In the entries below, find each line bearing the string "oder" and copy it.

> RECORDS FOR THIS TASK
● ● ● ● ● ● ●
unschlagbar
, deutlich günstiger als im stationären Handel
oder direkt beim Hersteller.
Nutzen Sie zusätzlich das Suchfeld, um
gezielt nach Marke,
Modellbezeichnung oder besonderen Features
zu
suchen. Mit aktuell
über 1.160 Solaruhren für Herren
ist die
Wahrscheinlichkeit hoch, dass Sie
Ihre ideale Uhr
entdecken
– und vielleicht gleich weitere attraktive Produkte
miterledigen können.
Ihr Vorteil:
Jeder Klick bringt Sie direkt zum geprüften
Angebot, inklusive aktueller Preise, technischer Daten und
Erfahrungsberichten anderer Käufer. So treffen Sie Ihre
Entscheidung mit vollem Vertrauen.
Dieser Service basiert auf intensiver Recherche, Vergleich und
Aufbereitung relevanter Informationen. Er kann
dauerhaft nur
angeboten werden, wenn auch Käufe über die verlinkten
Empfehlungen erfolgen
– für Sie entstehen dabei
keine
● ● ● ● ● ● ●
> SOLUTION TO THE EXERCISE
oder direkt beim Hersteller.
Modellbezeichnung oder besonderen Features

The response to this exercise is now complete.